Donegal’s heritage and its protection will be the subject of a unique free seminar this weekend.
The ‘Lost & Found’ Archaeological Heritage Seminar will be hosted County Donegal Heritage Office and the Donegal County Museum, Donegal County Council in association with the County Donegal Heritage Forum and The Heritage Council.
The seminar on the archaeological heritage of County Donegal in the Regional Cultural Centre, Port Road, Letterkenny on Saturday, June 14 from 9 a.m. to 2 p.m.
The archaeological heritage of County Donegal gives us an insight into past societies and ways-of-life, explained Joseph Gallagher, Donegal County Council’s Heritage Officer.
“Our archaeological heritage also provides part of the fabric of our cultural landscapes and helps to tell the story of our county.
“Aspects of our archaeological heritage have been lost in recent years whether through lack of awareness, neglect, destruction, insensitive development, landscape change, weathering or erosion.
“All efforts to conserve our archaeological heritage must be mindful of our obligations under the National Monuments Acts and follow the principles of best conservation practice.
“Below ground, above ground and underwater, our archaeological heritage invokes discovery, requires care, warrants protection, enriches culture and informs society.”

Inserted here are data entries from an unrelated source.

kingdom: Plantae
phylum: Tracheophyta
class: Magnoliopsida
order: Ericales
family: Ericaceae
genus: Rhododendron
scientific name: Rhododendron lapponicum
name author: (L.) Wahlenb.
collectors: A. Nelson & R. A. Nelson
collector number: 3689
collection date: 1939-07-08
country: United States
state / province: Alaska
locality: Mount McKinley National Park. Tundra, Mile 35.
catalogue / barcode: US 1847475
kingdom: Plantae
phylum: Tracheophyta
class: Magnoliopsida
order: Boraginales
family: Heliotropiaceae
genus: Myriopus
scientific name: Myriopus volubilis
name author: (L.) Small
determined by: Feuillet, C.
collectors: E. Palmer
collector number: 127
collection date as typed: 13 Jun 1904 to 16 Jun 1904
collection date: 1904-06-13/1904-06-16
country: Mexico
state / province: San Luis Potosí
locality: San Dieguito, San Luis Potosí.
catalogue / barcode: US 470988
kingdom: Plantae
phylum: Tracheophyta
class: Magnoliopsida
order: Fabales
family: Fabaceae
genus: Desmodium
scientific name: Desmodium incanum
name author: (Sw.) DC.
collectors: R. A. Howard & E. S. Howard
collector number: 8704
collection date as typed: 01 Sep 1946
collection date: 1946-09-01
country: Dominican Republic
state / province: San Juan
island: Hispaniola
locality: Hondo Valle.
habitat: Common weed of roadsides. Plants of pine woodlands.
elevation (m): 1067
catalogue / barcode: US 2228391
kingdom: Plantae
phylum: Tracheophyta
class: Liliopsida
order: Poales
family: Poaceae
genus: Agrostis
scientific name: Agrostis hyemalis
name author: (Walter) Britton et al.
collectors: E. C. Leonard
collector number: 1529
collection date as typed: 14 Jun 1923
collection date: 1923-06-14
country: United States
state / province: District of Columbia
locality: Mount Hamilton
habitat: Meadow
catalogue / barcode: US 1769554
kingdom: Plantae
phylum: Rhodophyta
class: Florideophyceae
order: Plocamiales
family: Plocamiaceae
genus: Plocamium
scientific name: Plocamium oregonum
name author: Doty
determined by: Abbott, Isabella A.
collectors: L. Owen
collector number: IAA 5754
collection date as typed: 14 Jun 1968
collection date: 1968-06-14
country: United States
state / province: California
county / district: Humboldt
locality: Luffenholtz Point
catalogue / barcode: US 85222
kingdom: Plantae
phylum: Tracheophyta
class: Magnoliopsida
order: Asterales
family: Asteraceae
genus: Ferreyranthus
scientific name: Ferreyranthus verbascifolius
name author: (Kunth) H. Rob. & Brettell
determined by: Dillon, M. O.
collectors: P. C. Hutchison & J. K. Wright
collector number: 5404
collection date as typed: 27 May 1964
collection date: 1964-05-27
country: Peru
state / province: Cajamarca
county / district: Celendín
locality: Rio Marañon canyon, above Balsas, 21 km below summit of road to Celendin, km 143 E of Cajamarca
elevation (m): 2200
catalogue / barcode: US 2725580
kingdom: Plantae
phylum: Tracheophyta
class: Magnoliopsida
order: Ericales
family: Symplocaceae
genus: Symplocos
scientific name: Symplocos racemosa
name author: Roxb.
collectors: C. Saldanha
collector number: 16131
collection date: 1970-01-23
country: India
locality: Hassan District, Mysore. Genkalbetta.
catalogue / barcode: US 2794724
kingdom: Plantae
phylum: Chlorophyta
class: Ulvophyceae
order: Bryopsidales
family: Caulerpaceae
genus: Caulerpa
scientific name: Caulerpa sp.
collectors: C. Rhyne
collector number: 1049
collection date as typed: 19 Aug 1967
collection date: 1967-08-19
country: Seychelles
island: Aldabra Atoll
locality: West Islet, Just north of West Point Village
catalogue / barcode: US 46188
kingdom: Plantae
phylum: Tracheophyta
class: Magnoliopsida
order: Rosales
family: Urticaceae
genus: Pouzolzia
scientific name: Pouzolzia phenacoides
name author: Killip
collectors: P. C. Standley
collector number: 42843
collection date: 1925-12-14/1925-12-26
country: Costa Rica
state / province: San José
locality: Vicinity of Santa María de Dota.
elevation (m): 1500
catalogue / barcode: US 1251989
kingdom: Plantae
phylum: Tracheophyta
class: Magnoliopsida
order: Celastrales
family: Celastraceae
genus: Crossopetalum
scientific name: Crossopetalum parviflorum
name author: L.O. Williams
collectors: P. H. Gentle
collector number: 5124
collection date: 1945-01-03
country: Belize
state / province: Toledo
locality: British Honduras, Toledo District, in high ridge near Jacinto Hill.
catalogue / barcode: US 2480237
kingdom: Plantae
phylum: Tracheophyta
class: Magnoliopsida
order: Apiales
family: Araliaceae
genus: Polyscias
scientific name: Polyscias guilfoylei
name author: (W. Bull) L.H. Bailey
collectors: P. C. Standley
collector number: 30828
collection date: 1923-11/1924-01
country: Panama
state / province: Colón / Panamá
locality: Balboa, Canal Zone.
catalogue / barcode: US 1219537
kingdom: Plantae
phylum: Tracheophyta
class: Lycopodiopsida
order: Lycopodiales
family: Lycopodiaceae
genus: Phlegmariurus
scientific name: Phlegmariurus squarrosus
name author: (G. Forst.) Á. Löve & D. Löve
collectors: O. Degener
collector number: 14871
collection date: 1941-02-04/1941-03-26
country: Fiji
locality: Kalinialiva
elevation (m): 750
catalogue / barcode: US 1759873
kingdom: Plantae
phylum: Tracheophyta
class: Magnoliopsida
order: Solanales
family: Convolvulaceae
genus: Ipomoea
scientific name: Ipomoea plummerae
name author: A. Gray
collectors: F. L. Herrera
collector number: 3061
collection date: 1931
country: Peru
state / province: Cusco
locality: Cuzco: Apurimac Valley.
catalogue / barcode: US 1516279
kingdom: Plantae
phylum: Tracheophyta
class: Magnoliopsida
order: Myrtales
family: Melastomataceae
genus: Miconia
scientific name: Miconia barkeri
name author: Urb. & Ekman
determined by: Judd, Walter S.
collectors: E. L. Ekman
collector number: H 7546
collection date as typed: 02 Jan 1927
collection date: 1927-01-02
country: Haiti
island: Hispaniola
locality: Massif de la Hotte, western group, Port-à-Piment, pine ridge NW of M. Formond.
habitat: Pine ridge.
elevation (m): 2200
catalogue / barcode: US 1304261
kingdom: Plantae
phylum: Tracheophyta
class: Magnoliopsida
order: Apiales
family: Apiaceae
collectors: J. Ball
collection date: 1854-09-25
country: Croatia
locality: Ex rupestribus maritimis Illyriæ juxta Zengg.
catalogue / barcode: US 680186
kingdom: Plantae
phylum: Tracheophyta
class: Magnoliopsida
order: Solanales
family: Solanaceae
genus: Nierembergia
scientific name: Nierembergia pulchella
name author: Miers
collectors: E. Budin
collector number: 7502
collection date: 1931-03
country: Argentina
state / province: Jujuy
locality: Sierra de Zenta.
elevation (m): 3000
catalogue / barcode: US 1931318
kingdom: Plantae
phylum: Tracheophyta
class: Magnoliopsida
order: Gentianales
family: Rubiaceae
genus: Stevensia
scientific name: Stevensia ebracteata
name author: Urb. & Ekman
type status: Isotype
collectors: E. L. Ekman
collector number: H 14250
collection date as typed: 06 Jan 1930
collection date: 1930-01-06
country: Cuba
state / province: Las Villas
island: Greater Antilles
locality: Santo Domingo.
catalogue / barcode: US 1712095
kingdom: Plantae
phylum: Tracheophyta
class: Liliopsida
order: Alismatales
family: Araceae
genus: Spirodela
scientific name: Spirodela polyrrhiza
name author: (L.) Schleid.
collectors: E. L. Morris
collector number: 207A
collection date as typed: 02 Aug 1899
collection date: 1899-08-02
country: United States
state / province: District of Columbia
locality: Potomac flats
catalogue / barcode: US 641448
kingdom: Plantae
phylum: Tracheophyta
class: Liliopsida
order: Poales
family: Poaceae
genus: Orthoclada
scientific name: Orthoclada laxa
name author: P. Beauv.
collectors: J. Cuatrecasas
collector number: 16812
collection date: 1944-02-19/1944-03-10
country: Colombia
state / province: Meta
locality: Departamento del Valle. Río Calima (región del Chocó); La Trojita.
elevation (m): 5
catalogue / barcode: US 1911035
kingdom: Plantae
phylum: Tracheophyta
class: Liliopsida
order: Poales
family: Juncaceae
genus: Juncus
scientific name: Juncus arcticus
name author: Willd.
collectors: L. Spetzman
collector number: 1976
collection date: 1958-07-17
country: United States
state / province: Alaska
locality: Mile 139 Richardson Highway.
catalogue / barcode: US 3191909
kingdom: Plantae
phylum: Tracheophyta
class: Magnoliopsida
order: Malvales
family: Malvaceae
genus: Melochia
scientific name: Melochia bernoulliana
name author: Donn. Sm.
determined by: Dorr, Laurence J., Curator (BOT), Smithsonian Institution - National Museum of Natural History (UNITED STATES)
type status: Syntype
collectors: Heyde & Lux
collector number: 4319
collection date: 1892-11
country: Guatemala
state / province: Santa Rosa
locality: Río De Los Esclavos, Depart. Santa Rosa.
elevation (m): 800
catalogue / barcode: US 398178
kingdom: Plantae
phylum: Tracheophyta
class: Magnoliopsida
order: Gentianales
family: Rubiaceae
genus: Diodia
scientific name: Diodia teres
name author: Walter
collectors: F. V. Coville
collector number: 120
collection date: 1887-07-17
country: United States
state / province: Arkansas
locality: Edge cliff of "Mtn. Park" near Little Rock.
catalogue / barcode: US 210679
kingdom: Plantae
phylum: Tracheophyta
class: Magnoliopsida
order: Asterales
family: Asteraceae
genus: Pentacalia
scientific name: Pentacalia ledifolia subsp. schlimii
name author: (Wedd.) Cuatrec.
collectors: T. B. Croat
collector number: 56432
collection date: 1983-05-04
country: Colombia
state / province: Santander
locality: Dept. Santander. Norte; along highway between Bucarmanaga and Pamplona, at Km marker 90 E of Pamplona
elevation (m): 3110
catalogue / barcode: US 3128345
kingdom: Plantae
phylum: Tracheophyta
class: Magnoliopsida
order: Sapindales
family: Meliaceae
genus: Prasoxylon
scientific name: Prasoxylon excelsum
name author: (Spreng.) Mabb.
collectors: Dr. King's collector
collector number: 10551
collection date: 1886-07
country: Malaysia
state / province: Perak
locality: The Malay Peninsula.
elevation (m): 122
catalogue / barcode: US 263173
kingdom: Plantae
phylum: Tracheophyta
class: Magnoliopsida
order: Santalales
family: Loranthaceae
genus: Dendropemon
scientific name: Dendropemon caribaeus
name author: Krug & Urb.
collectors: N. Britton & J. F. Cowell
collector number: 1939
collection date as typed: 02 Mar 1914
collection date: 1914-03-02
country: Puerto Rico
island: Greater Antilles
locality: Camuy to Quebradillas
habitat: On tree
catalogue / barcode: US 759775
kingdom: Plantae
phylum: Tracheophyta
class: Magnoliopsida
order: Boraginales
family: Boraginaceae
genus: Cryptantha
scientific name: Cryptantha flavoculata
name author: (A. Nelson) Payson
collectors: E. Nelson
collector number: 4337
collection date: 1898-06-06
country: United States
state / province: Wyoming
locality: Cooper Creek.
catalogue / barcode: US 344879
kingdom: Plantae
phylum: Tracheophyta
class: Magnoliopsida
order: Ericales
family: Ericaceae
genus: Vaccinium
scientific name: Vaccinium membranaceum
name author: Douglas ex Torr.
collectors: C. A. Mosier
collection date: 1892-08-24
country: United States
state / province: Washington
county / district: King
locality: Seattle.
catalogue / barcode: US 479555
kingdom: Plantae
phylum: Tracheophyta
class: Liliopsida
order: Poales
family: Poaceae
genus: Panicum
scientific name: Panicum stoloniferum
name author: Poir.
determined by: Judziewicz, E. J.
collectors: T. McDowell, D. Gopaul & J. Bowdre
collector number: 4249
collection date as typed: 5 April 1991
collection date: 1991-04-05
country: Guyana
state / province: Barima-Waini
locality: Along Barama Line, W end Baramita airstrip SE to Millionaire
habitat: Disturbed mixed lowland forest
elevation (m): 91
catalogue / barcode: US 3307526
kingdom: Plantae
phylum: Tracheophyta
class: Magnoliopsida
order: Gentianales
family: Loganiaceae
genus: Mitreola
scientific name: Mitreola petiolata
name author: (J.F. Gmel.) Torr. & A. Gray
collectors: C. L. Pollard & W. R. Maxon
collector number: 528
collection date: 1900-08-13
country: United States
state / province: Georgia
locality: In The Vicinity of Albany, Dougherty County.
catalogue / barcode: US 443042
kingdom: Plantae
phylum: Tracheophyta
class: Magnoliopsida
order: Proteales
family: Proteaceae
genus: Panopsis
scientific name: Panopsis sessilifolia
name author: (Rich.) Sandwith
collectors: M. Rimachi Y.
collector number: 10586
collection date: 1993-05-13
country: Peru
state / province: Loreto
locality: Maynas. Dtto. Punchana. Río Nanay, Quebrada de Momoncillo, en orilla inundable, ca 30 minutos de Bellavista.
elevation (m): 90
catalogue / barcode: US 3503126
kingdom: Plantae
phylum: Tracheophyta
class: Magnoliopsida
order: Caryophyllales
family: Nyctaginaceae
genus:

Most of the 3,400 known archaeological monuments in County Donegal on the Record of Monuments & Places protected under the National Monuments Acts (1930-2004) are in private ownership.
The aims of this free seminar are to: (i) raise awareness of County Donegal’s archaeological heritage, (ii) outline the statutory protection afforded archaeological monuments and objects, (iii) provide advice to, and highlight the role of, landowners and communities in caring for and conserving our archaeological heritage, and (iv) promote best practice in the management of archaeological heritage sites and objects.
The event is aimed at landowners, heritage groups, historical societies, community groups, ‘Tidy Towns’ committees, farmers, archaeologists, planners, engineers, architects, local authority staff and anyone who has an interest in our archaeological heritage.
Guest speakers at the free seminar will include:
• Pauline Gleeson, Senior Archaeologist, National Monuments Service, Department of Arts, Heritage & the Gaeltacht who will outline the protection afforded archaeological monuments and requirements under the National Monuments Acts;
• Eamonn Kelly, Keeper of Irish Antiquities, National Museum of Ireland who will discuss the role of the National Museum as regards the preservation and conservation of archaeological artefacts and advise on what to do if you discover an archaeological object;
• Connie Kelleher, Underwater Archaeology Unit, National Monuments Service, Department of Arts, Heritage & the Gaeltacht who will give a presentation on the underwater archaeology (such as shipwrecks) off the County Donegal coast and how best to protect and manage our underwater cultural heritage;
• Ian Doyle, Head of Conservation, The Heritage Council who will talk about the role of community engagement with our archaeological heritage and the support provided by The Heritage Council; and
• Judith McCarthy, Curator & Caroline Carr, Assistant Curator, Donegal County Museum, Donegal County Council who will discuss the role of the Donegal County Museum in collecting, preserving, recording and displaying our archaeological heritage.
There will be short accounts of archaeological heritage initiatives by local community groups interspersed with the main presentations including Paula Harvey on Doon Fort, Bríd Ward on the Franciscan Friary in Ballysaggart and Marius Ó hEarcáin & Patricia Stratford on Carrickabraghy Castle in Inishowen.
The free seminar will conclude with an open questions-and-answers session with the guest speakers. The seminar is an action of the County Donegal Heritage Plan and is funded by Donegal County Council and The Heritage Council.
The seminar is free and open to everyone but places are limited so early booking is advised. If you would like to book a place at the ‘Lost & Found’ seminar, contact the Donegal County Museum on (074) 912 4613 or by e-mail at: firstname.lastname@example.org
Photo 1 caption:
People attending the ‘Heritage Week’ event at Doon Fort, Loughadoon in August 2013. Archaeologist Paula Harvey will be speaking about the significance of Doon Fort at the free archaeological heritage seminar in the Regional Cultural Centre, Letterkenny on Saturday, June 14.
Photo 2 caption:
The fifteenth-century Franciscan Friary at Ballysaggart that is undergoing restoration through an initiative led by a local community group with support from The Heritage Council. The Franciscan Friary is a Recorded Monument protected under the National Monuments Acts.
Photo 3 caption:
The Donegal County Museum is a designated museum which means that it is legally entitled to retain objects on behalf of the State under the National Cultural Institutions Act (1997) and the National Monuments (Amendment) Act 1994.
Photo 4 caption:
Grianan of Aileach is a National Monument in the care of the Office of Public Works however most of the 3,400 known archaeological monuments in County Donegal on the Record of Monuments & Places protected under the National Monuments Acts (1930-2004) are in private ownership.